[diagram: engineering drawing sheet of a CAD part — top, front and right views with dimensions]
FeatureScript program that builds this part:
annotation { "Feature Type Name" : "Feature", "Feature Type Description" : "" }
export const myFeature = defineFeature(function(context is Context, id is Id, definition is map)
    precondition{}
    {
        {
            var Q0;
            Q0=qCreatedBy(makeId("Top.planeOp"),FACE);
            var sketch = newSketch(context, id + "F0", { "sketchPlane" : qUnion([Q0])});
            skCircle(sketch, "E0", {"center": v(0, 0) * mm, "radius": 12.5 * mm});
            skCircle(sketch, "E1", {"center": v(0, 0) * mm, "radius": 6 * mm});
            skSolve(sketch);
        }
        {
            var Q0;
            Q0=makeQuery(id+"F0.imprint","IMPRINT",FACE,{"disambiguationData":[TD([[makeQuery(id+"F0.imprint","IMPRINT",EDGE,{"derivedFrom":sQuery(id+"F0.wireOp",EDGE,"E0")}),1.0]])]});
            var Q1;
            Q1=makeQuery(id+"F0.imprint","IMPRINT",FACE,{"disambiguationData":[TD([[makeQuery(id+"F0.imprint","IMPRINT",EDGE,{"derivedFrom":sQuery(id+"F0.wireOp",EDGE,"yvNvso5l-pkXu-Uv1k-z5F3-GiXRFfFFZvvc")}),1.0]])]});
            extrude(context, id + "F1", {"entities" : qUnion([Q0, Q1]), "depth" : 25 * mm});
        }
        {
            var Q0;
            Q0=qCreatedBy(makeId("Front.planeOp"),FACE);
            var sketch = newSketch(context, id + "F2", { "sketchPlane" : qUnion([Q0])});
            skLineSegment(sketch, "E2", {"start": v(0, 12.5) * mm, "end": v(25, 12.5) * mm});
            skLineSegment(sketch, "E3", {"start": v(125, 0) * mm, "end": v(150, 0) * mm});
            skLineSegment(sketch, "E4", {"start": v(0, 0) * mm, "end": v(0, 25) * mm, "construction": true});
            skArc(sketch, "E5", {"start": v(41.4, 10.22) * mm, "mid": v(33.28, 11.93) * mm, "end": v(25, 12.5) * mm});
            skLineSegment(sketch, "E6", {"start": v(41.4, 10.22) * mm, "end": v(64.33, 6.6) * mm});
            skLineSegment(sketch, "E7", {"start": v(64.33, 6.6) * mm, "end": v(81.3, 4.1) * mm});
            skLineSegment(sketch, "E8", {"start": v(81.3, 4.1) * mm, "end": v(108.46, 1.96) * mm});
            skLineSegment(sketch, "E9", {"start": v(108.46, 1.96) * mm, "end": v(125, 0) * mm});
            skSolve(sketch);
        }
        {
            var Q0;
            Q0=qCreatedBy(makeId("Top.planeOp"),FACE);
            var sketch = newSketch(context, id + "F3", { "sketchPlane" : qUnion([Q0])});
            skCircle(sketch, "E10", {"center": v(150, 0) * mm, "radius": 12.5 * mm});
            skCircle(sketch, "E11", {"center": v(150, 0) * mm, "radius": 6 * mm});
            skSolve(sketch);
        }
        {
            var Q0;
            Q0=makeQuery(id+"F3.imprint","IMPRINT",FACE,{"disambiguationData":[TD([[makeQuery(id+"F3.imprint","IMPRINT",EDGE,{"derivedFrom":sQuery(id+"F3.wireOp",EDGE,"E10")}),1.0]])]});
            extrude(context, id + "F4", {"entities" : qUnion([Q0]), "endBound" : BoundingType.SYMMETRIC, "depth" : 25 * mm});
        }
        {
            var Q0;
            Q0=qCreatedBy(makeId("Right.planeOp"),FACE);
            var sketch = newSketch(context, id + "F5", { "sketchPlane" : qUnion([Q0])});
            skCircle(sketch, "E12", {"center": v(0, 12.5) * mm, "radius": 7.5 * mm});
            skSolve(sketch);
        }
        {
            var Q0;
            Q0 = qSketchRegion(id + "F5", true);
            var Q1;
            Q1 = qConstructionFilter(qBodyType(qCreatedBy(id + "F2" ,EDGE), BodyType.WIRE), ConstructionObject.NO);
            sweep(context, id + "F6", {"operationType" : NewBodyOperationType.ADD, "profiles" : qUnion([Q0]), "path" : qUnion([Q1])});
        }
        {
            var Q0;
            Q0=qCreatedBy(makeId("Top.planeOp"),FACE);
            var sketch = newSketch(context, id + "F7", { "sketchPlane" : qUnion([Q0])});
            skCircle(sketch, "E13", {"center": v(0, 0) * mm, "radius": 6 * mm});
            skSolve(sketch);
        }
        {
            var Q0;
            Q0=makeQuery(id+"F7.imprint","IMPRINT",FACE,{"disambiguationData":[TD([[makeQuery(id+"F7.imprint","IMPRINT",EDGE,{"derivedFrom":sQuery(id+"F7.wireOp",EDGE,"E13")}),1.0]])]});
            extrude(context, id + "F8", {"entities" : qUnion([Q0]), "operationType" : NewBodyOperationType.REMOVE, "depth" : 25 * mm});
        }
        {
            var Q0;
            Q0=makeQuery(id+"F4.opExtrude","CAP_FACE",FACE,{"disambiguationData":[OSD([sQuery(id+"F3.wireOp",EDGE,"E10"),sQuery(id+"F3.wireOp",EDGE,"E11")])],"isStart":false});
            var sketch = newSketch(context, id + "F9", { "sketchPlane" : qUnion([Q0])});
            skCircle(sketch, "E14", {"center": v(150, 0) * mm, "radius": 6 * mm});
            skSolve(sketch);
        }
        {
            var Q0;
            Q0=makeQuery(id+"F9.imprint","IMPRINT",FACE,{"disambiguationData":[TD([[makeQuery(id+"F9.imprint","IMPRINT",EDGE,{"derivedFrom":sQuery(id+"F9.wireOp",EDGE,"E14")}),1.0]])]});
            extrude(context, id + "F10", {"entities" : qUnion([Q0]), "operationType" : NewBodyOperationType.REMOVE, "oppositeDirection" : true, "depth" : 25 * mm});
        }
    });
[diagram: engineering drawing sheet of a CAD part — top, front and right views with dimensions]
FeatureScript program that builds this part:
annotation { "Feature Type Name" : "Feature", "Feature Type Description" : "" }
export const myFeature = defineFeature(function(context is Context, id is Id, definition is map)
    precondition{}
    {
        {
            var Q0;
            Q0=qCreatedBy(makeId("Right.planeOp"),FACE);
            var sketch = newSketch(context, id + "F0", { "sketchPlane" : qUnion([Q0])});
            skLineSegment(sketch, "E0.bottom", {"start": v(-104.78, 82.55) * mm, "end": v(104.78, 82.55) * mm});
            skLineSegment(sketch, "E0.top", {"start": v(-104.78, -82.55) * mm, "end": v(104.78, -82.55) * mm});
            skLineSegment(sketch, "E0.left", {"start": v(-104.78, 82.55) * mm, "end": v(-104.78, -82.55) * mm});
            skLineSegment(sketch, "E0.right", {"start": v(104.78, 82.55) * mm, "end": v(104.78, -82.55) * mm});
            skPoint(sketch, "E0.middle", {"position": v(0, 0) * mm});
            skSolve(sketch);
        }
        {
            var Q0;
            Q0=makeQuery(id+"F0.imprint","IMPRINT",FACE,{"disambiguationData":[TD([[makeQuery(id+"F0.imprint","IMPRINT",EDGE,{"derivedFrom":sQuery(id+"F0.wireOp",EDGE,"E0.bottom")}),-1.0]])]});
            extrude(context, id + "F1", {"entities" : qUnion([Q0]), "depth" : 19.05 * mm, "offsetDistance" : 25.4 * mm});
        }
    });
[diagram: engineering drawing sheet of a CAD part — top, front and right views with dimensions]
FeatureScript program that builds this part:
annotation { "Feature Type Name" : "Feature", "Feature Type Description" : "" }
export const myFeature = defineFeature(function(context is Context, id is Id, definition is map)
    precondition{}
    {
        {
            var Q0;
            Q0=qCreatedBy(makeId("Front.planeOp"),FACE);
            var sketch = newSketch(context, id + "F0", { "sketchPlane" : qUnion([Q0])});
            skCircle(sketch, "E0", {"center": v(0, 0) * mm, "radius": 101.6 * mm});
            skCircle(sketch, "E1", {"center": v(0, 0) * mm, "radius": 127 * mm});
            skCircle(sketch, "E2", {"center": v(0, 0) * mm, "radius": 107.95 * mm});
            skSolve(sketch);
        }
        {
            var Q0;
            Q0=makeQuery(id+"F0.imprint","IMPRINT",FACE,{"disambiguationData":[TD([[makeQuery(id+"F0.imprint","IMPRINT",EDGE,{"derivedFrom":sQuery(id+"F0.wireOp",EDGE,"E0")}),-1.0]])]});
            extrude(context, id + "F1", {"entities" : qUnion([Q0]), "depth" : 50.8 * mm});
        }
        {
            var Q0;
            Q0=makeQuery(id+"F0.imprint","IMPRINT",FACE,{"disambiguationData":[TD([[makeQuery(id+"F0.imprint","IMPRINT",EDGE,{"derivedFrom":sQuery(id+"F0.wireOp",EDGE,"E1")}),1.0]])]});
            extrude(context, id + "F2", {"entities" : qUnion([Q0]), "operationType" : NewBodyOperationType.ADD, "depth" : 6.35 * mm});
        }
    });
○ ○ ○
_Instruction_.
Pull out every line in the items above that contains the string "depth", treating uppercase and lowercase as different.

_Final result_.
            extrude(context, id + "F1", {"entities" : qUnion([Q0, Q1]), "depth" : 25 * mm});
            extrude(context, id + "F4", {"entities" : qUnion([Q0]), "endBound" : BoundingType.SYMMETRIC, "depth" : 25 * mm});
            extrude(context, id + "F8", {"entities" : qUnion([Q0]), "operationType" : NewBodyOperationType.REMOVE, "depth" : 25 * mm});
            extrude(context, id + "F10", {"entities" : qUnion([Q0]), "operationType" : NewBodyOperationType.REMOVE, "oppositeDirection" : true, "depth" : 25 * mm});
            extrude(context, id + "F1", {"entities" : qUnion([Q0]), "depth" : 19.05 * mm, "offsetDistance" : 25.4 * mm});
            extrude(context, id + "F1", {"entities" : qUnion([Q0]), "depth" : 50.8 * mm});
            extrude(context, id + "F2", {"entities" : qUnion([Q0]), "operationType" : NewBodyOperationType.ADD, "depth" : 6.35 * mm});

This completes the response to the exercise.